Die idyllische Reetdachkate in ländlicher Alleinlage – das Herz so manchen gestressten Städters schlägt höher bei dem Gedanken, sich hier mit oder ohne Großfamilie inmitten von Hortensien, Hund und Bauernrosen der „Landlust“ hinzugeben.

Das malerische „Haus am See“ hatte schon Sänger Peter Fox besungen. Wird dann aber der Bauantrag für den Umbau oder die Erweiterung des erworbenen Objekts der Begierde abgegeben, folgt oft und prompt in Form einer Ablehnung die Ernüchterung: für bauliche Anlagen außerhalb von förmlich festgesetzten Baugebieten oder organisch gewachsenen Siedlungsstrukturen soll grundsätzlich die „baupolizeiliche Genehmigung“ versagt werden, hieß es bereits in der 1936 erlassenen Bauregelungsverordnung. Daran hat sich im Grundsatz bis heute nichts geändert. Die Frage „wer darf was im Außenbereich bauen?“ gehört zum Klassikerrepertoire des Fachanwaltes für Verwaltungsrecht und ist zudem ein Nährbecken für Missverständnisse des öffentlichen Baurechts.

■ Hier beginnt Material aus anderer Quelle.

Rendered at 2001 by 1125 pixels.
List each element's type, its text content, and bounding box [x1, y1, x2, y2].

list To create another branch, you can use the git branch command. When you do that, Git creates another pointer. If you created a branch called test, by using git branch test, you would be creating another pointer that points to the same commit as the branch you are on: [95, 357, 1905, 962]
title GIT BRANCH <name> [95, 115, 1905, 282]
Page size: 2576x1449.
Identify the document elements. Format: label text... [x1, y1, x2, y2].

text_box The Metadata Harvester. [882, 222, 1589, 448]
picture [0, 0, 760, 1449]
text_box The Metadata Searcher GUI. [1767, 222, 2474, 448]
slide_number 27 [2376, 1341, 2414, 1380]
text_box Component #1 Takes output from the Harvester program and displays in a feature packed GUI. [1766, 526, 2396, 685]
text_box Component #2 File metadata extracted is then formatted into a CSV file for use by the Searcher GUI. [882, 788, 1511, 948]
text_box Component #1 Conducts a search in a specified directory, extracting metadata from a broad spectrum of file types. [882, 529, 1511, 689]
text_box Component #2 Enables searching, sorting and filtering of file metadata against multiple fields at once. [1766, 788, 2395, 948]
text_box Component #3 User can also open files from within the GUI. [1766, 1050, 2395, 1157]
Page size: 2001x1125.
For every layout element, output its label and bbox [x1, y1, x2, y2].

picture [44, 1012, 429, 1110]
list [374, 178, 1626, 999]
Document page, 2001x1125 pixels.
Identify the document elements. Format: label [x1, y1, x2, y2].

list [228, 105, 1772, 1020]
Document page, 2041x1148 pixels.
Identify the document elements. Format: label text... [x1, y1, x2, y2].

Das fängt schon mit der Überlegung an, wo eigentlich die Grenze vom unbeplanten Innenbereich, der baulich nachverdichtet werden soll, und zum Außenbereich, der grundsätzlich von jeder Wohnbebauung freizuhalten ist, zu ziehen ist. „Freie Natur“, „Stadtferne“ oder gar „Einsamkeit“  mögen für den Laien zwar auf der Hand liegen, wenn er den Außenbereich sucht. Der Experte hingegen nimmt die Abgrenzung negativ vor: Außenbereich ist alles, was außerhalb des Geltungsbereiches eines förmlichen, von der Gemeinde erlassenen Bebauungsplanes und außerhalb der im Zusammenhang bebauten Ortsteile liegt. So kann beispielsweise eine stadtparkähnliche Brachfläche mitten in der Großstadt ebenso schon Außenbereich sein wie die uralte, in ihrem Bestand geschützte Häusergruppe unter dem Deich. Auf den Einzelfall kommt es an. Dementsprechend groß ist die Anzahl der gerichtlichen Entscheidungen. Dazu gehören auch Fehlurteile.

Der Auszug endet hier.